You may think this is a whole lot of work just to get to a website. And you would be right in thinking that, so read on…
You can see that the process of getting to a website is relatively complicated. As there is really no way to make it simpler, Internet engineers devised a way to make it faster and more scalable: caching queries. Caching is basically saving the results of a query so we don’t have to ask for the same information for some time. In DNS that time is often called time-to-live or TTL.
So where does caching occur in this process?
- Browser DNS caching. When our web browser asks for a record, it stores the result so it would not have to do it again for a set amount of time. In that way it makes our browsing a bit faster.
- Operating system DNS caching. Our browser (or any other application as an email client for example) contacts a DNS resolver through our operating system. The operating system saves the results of queries for some time, and if another app asks for the same information, if it is cached, it will provide the cached info instead of contacting the DNS resolver and starting the process described above.
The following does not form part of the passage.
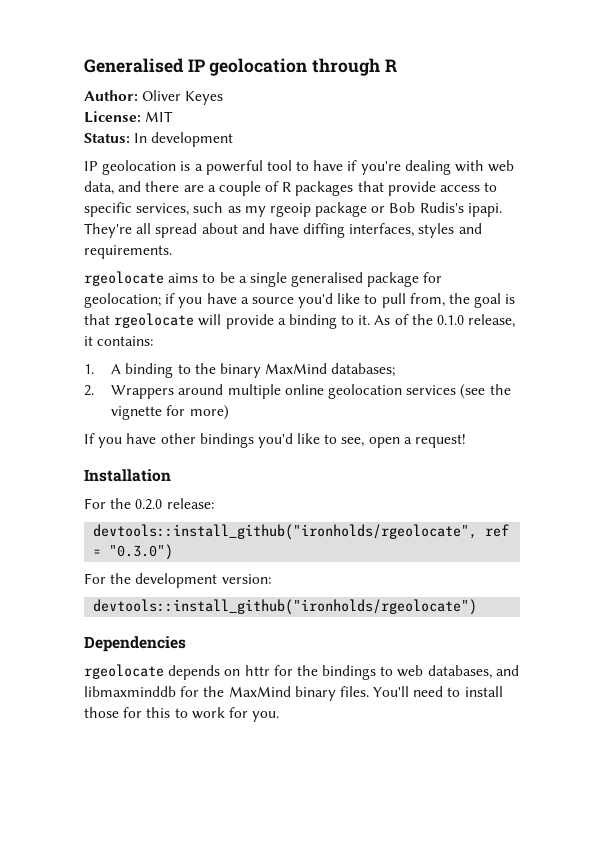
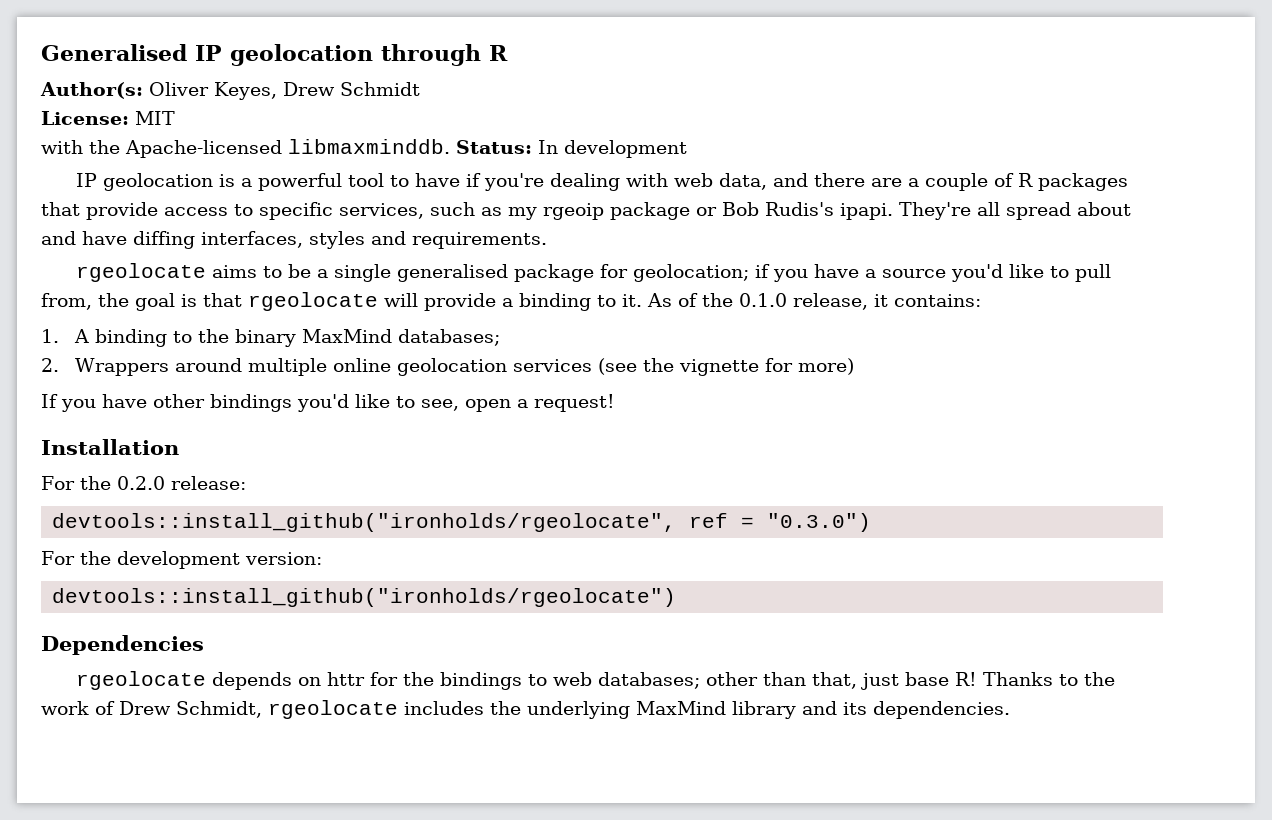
[84,90,224,105] [84,111,174,123] Author: Oliver Keyes // License: MIT // -> [40,82,420,100] [41,111,175,125] [41,139,450,158] Author(s: Oliver Keyes, Drew Schmidt // License: MIT // with the Apache-licensed libmaxminddb.
[427,665,519,679] [84,686,503,701] [84,707,280,722] databases, and libmaxminddb for the MaxMind binary files. You'll need to install those for this to work for you. -> [598,672,1116,690] [41,700,1010,719] databases; other than that, just base R! Thanks to the work of Drew Schmidt, rgeolocate includes the underlying MaxMind library and its dependencies.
- DNS resolver caching. DNS resolver does most of the work, it’s only logical that it caches most of it, so it would not have to ask as many questions to the other servers. As there are multiple types of records, DNS resolver can get a bit smart about caching: If the resolver does not have an A record (IP address of the website), but there is a cached NS record for the Authoritative nameserver. In this case, the DNS resolver will skip the Root and TLD nameservers and directly contact the Authoritative nameserver
What we’ve explained so far in this article is how a DNS lookup works. More specifically, how a lookup for an A record goes. A record is one type of a DNS record that contains the IP address of a domain name. There are other types of records too. We’ll list some of the more common ones:
- A record: This record holds the IPv4 of the domain name.
- AAAA record: This record holds the IPv6 (just a newer type of an IP address) of the domain name.
- MX record: This record lists email exchange servers that are to be used with the domain.
- TXT record: A catch-all record. It is intended to provide textual information about the domain name to external services.
- CNAME record: Canonical name. Used to redirect one domain to another.
There are other types of records too. Although they are seldom used. You can find the full list here. The same DNS lookup process happens when a query is initiated for any of these records.
It’s important to understand that DNS is an indispensable part of the internet today and for years to come. The process of a DNS lookup is relatively complicated. As a user, you can only change the first step of this process. Namely, you can change your DNS resolver to a third party provider. Any of the three mentioned above are great options. If you are concerned about your privacy Cloudflare would be a great choice. As a website owner, you are able to choose your registrar or a hosting provider, and in doing so you will more often than not choose your Authoritative nameserver. Although even here you have third-party options, as Namecheap and Cloudflare which is more of a managed DNS service.